Les transcrits des papillomavirus, obtenus à partir des mêmes sites de départ et de polyadénylation, vont encodés plusieurs gènes viraux. De plus, certains transcrits vont subir de l’épissage alternatif permettant l’expression de certains gènes (Figure 1.8). Plus de 20 et de 10 ARNm différents ont été identifiés dans les cellules infectées par le VPB1 et VPH31 respectivement, et ces derniers, sont retrouvés en faibles quantité permettant de croire que d’autres espèces d’ARNm existent. La régulation de la transcription des papillomavirus par des mécanismes de contrôle tel que l’épissage alternatif ainsi que l’expression des gènes précoces et tardifs selon le stade de différenciation cellulaire, expliquent la petite taille du génome des papillomavirus tout en exprimant plusieurs protéines virales.

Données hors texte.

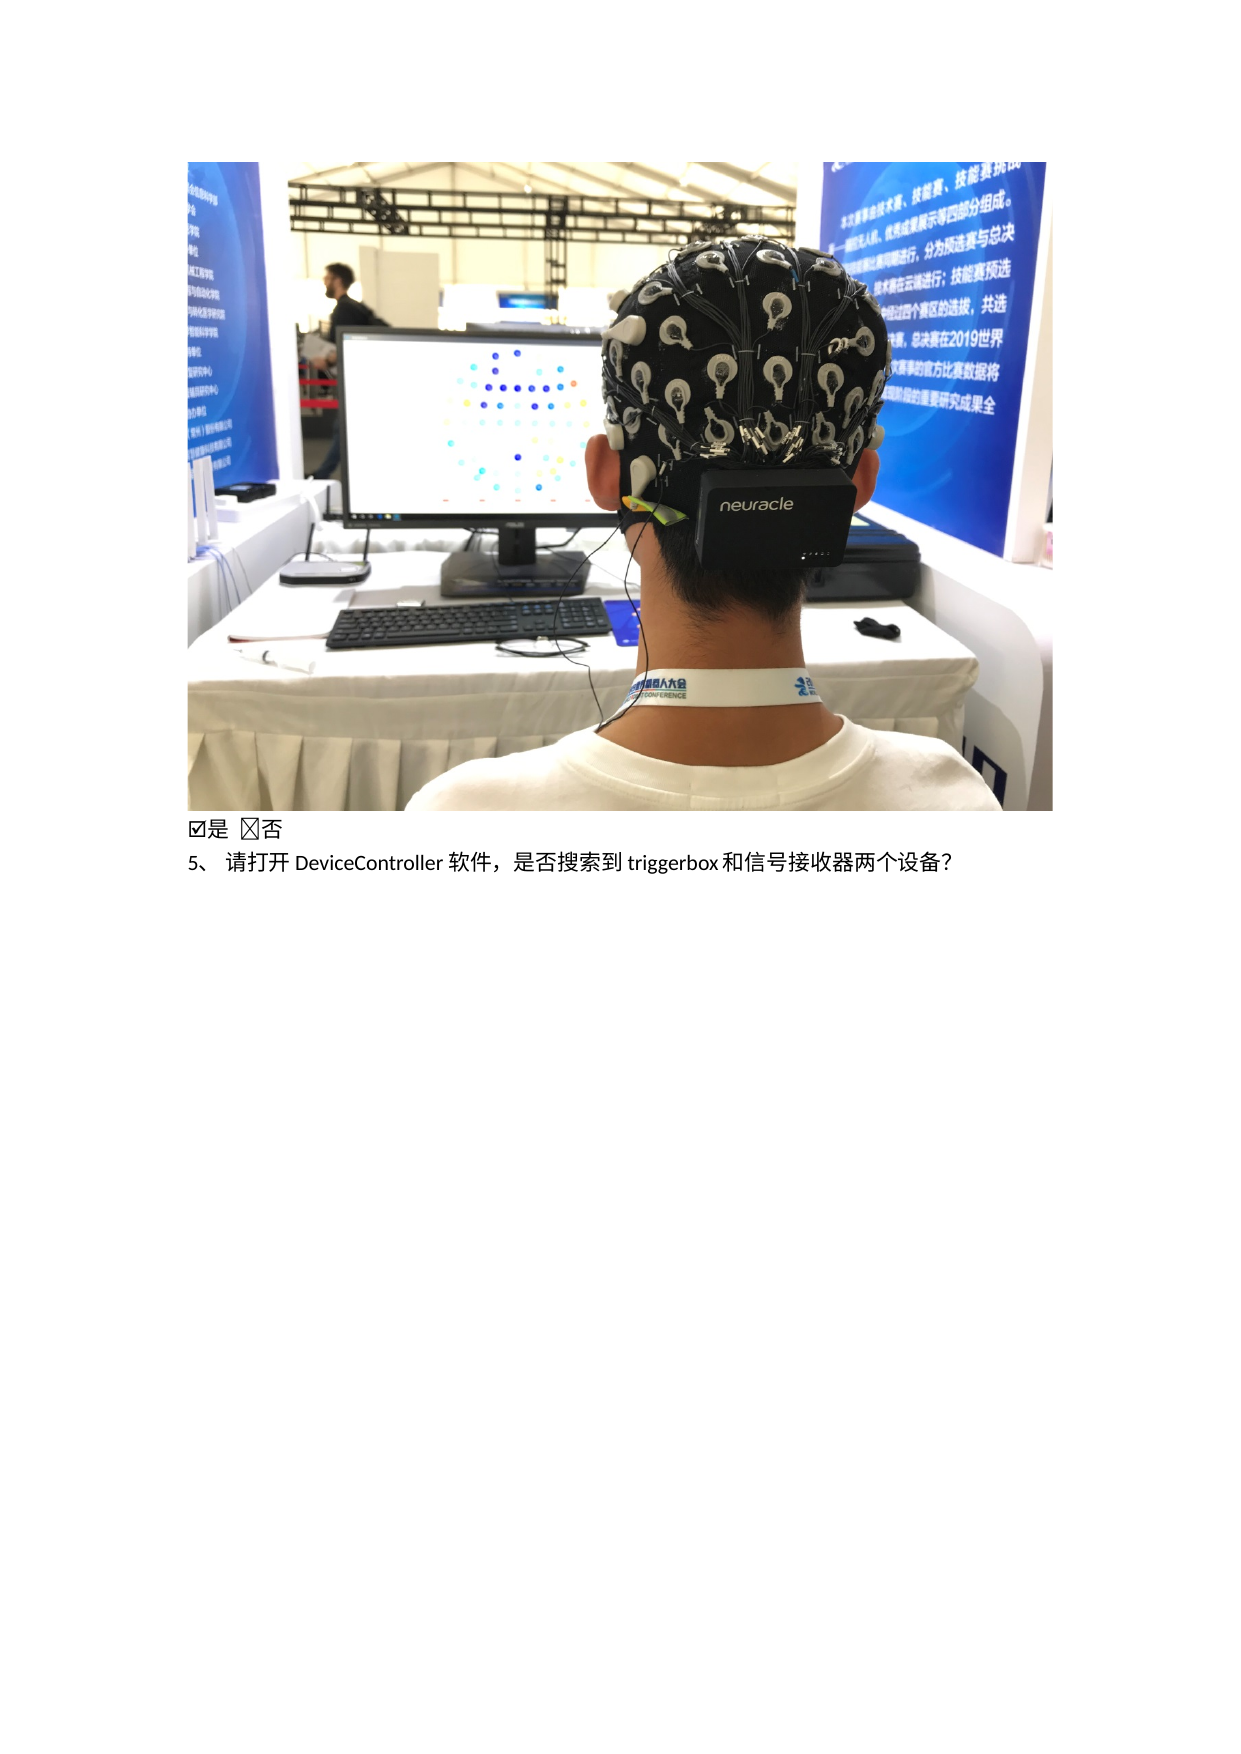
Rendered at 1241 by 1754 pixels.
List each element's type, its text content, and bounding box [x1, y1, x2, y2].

Figure 1.8. Exemple des transcrits précoces et tardifs ayant un potentiel codant.

Représentation du génome linéaire du VPH31 sur lequel les protéines virales, les promoteurs précoce (p97) et tardif (p742) ainsi que les sites précoce et tardif de polyadénylation sont illustrés. Les sites d’épissage sont caractérisés par des lignes joignant les cadres de lecture des différentes protéines (rectangles). Les protéines potentielles de chaque transcrit sont indiquées à la droite de la figure. Adaptés de Lee and Laimins, The Papillomavirus, Chapitre 4, (2007).